Bitcoin’s signatures are broken if a cryptographically-relevant quantum computer (CRQC) were to appear tomorrow. Bitcoin requires changes both to its code and to everyone’s wallets (at least a soft fork and many users moving coins to different types of addresses) to be secure in the presence of a CRQC.
The remaining uncertainty is in two main areas: timeline and how to address this. I will frame these two issues in the following way:
What is the likelihood of a CRQC appearing, and on what timeframe? What are the best paths for Bitcoin successfully upgrading so that it would not be broken in the presence of a CRQC, and at what cost to Bitcoin? What is the set of tradeoffs, and how should Bitcoin navigate this space of tradeoffs?
I think the following:
The chance of (1) is non-zero for various timeframes
We do not yet know the answer to (2), we don’t know if there will be agreement on how to navigate the tradeoffs once there is a defined set of possible paths forward, and it’s not clear there is agreement to even do anything.
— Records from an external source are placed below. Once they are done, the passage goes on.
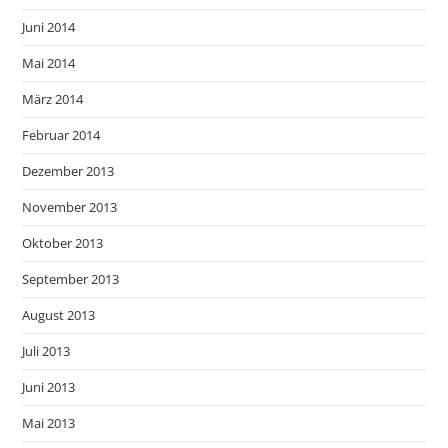
Juni 2014
Mai 2014
März 2014
Februar 2014
Dezember 2013
November 2013
Oktober 2013
September 2013
August 2013
Juli 2013
Juni 2013
Mai 2013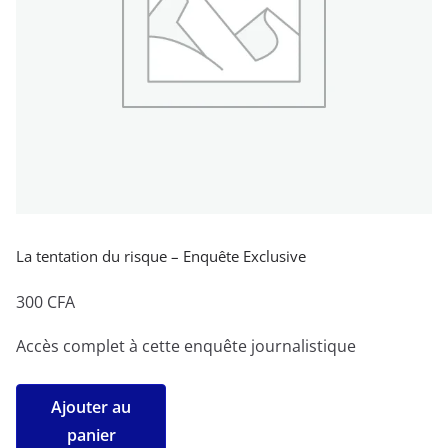
La tentation du risque – Enquête Exclusive
300
CFA
Accès complet à cette enquête journalistique
quantité
Ajouter au
de
panier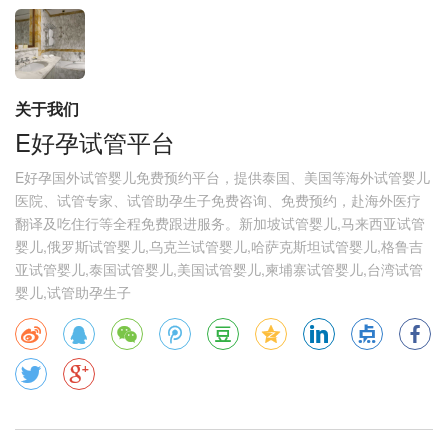
关于我们
E好孕试管平台
E好孕国外试管婴儿免费预约平台，提供泰国、美国等海外试管婴儿
医院、试管专家、试管助孕生子免费咨询、免费预约，赴海外医疗
翻译及吃住行等全程免费跟进服务。新加坡试管婴儿,马来西亚试管
婴儿,俄罗斯试管婴儿,乌克兰试管婴儿,哈萨克斯坦试管婴儿,格鲁吉
亚试管婴儿,泰国试管婴儿,美国试管婴儿,柬埔寨试管婴儿,台湾试管
婴儿,试管助孕生子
Therefore, it is not 100% clear that Bitcoin will successfully upgrade before a CRQC appears.
An important implication if you believe the, I think, pretty reasonable previous statements is:
A CRQC is an existential threat to Bitcoin (you might believe this is very low-likehood). Your measurement of this threat should literally be:
(A) How likely you think it is a CRQC appears by a given time, multiplied by
(B) How likely it is you think Bitcoin will not successfully upgrade by that time.